I lavoratori possono affrontare la propria insoddisfazione comunicando apertamente le proprie preoccupazioni e i propri bisogni ai superiori, il che può essere il primo passo per trovare soluzioni e migliorare la situazione lavorativa. È inoltre fondamentale stabilire confini chiari tra vita privata e lavoro per prevenire il burnout e preservare il proprio benessere. Qualora la situazione lavorativa non migliori, valutare un cambio di impiego può rivelarsi la scelta più sana e costruttiva.

Le aziende possono prevenire e affrontare il quiet quitting attraverso l'ascolto attivo dei dipendenti, creando canali di comunicazione efficaci per raccogliere feedback e comprendere le esigenze e le preoccupazioni dei lavoratori. È cruciale la promozione di un ambiente di lavoro positivo, favorendo una cultura aziendale basata sul rispetto, sulla collaborazione, sul riconoscimento e sulle opportunità di crescita. È inoltre importante offrire retribuzioni e benefit competitivi per assicurarsi che i dipendenti si sentano adeguatamente compensati per il loro lavoro. Le aziende dovrebbero poi investire nel benessere dei dipendenti, implementando programmi di supporto per la salute fisica e mentale, promuovendo l'equilibrio tra vita privata e lavoro e offrendo flessibilità. Infine, è essenziale riconoscere e valorizzare il contributo individuale, facendo sentire i dipendenti apprezzati e importanti per il successo dell'azienda.

La scala di valutazione dell'abbandono silenzioso (Quiet Quitting Scale - ITA)

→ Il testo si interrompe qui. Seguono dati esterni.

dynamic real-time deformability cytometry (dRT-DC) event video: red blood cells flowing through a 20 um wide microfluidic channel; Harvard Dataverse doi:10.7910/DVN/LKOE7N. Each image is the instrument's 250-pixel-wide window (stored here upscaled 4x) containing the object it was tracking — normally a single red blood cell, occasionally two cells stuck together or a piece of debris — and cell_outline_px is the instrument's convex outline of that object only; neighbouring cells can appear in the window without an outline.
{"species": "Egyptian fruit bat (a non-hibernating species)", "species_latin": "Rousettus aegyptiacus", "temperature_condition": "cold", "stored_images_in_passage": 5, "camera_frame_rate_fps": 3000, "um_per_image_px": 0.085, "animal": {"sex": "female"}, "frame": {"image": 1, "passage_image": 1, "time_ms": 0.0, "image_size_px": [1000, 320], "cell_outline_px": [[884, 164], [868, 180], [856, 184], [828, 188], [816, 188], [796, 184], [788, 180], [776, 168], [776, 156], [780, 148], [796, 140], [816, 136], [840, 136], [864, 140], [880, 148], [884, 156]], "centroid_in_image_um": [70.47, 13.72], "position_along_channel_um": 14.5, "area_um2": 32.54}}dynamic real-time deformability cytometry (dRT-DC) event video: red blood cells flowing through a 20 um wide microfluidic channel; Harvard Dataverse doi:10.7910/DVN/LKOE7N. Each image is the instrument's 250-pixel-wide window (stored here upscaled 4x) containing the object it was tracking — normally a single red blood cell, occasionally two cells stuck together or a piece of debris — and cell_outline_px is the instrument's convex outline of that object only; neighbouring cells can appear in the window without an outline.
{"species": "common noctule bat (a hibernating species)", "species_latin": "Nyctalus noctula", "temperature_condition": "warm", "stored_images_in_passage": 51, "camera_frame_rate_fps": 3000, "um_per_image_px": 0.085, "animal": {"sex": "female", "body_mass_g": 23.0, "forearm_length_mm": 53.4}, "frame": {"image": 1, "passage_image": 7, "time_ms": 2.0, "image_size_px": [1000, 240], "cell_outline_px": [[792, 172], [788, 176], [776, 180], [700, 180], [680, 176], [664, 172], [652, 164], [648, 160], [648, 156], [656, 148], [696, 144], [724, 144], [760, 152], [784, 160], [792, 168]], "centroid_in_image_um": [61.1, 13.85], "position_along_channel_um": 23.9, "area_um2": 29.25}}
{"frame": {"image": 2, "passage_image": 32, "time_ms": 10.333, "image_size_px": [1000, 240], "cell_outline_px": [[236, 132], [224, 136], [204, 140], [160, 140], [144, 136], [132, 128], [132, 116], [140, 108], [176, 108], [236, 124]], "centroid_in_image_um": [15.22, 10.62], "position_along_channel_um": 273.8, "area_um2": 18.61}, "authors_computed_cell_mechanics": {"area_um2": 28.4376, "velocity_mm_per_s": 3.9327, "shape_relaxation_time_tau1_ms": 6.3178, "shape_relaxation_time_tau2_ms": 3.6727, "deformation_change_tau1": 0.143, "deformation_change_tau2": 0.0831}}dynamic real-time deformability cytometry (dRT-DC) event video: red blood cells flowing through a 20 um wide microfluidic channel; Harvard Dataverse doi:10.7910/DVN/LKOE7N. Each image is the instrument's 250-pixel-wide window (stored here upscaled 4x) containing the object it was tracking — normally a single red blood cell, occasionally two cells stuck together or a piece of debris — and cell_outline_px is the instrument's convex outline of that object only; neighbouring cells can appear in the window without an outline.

Per misurare e comprendere meglio il fenomeno del quiet quitting, sono stati sviluppati strumenti di valutazione come la "Quiet Quitting Scale - ITA". Questa scala permette di quantificare il livello di disimpegno di un individuo attraverso domande specifiche, utilizzando una scala di risposta che va da "Fortemente in disaccordo" a "Fortemente d'accordo" o da "Mai" a "Sempre".

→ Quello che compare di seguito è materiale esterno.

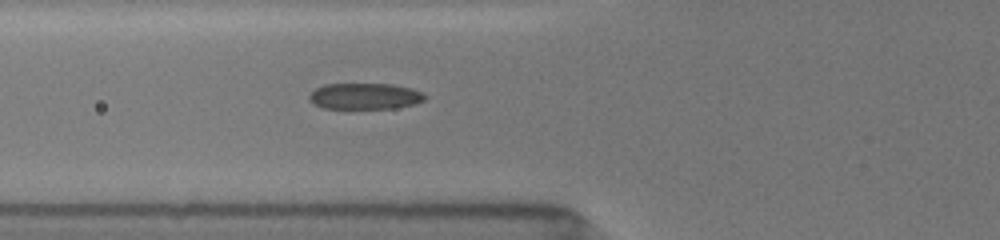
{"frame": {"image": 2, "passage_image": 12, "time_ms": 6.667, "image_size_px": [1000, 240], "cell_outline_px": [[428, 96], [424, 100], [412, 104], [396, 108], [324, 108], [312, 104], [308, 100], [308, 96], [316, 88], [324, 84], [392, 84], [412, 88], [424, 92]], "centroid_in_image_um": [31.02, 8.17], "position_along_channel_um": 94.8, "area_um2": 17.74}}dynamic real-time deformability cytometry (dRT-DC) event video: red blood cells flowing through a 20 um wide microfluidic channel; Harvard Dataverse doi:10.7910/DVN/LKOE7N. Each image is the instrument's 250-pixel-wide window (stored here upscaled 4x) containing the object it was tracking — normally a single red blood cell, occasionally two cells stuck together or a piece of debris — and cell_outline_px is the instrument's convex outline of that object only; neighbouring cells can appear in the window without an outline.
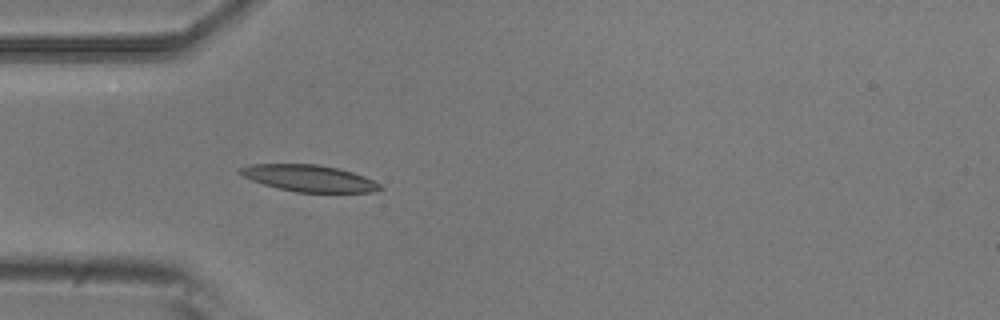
{"species": "common noctule bat (a hibernating species)", "species_latin": "Nyctalus noctula", "temperature_condition": "room temperature", "stored_images_in_passage": 4, "camera_frame_rate_fps": 3000, "um_per_image_px": 0.085, "animal": {"sex": "male", "body_mass_g": 20.5, "forearm_length_mm": 52.5}, "frame": {"image": 1, "passage_image": 4, "time_ms": 1.0, "image_size_px": [1000, 320], "cell_outline_px": [[384, 188], [376, 192], [296, 192], [264, 184], [252, 180], [236, 172], [240, 168], [248, 164], [316, 164], [340, 168], [364, 176], [380, 184]], "centroid_in_image_um": [26.28, 15.14], "position_along_channel_um": 58.7, "area_um2": 21.68}}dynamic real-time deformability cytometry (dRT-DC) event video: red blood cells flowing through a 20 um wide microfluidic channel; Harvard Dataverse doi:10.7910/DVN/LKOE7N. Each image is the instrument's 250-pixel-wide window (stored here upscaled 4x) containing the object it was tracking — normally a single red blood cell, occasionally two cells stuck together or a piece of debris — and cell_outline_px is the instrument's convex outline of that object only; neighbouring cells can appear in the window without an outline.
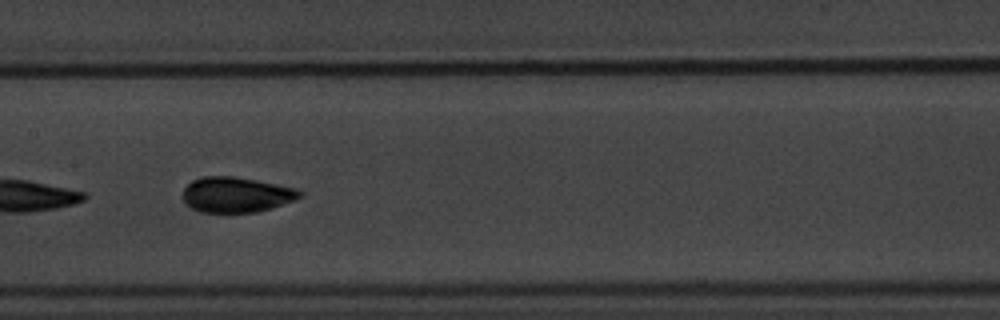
{"species": "common noctule bat (a hibernating species)", "species_latin": "Nyctalus noctula", "temperature_condition": "warm", "stored_images_in_passage": 14, "camera_frame_rate_fps": 3000, "um_per_image_px": 0.085, "animal": {"sex": "male", "body_mass_g": 20.1, "forearm_length_mm": 53.5}, "frame": {"image": 1, "passage_image": 7, "time_ms": 8.0, "image_size_px": [1000, 320], "cell_outline_px": [[304, 196], [272, 208], [256, 212], [200, 212], [192, 208], [184, 200], [184, 188], [192, 180], [204, 176], [232, 176], [256, 180], [296, 188], [304, 192]], "centroid_in_image_um": [20.11, 16.54], "position_along_channel_um": 187.3, "area_um2": 23.99}, "authors_computed_cell_mechanics": {"area_um2": 23.6691, "velocity_mm_per_s": 3.4438, "shape_relaxation_time_tau1_ms": 1.805, "shape_relaxation_time_tau2_ms": 1.1988, "deformation_change_tau1": 0.1018, "deformation_change_tau2": 0.0332}}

La scala include domande che esplorano diversi aspetti del quiet quitting, tra cui:
  • La tendenza a svolgere il basilare o il minimo lavoro indispensabile, senza andare oltre.
  • La propensione a delegare il proprio lavoro ai colleghi quando possibile.
  • La frequenza con cui vengono prese tutte le pause disponibili.
  • Quanto spesso si finge di lavorare per evitare altre attività.
  • La riluttanza a esprimere opinioni o idee per timore di ricevere più attività o perché si ritiene che le condizioni di lavoro non cambieranno.
  • La frequenza con cui si prende l'iniziativa al lavoro.
  • Il livello di motivazione e ispirazione percepito nel proprio lavoro.

Questi strumenti sono fondamentali per le aziende e i responsabili delle risorse umane per identificare precocemente i segnali di quiet quitting e intervenire con strategie mirate al miglioramento del benessere e dell'engagement dei dipendenti.

In conclusione, il quiet quitting è un sintomo di un disagio nel mondo del lavoro e affrontarlo richiede un impegno congiunto da parte di lavoratori e aziende per creare ambienti di lavoro più sani, motivanti e sostenibili nel lungo termine.

Solo così si potrà trasformare questo "licenziamento silenzioso" in un'opportunità per ripensare il rapporto tra individuo e lavoro, migliorando il benessere di tutti.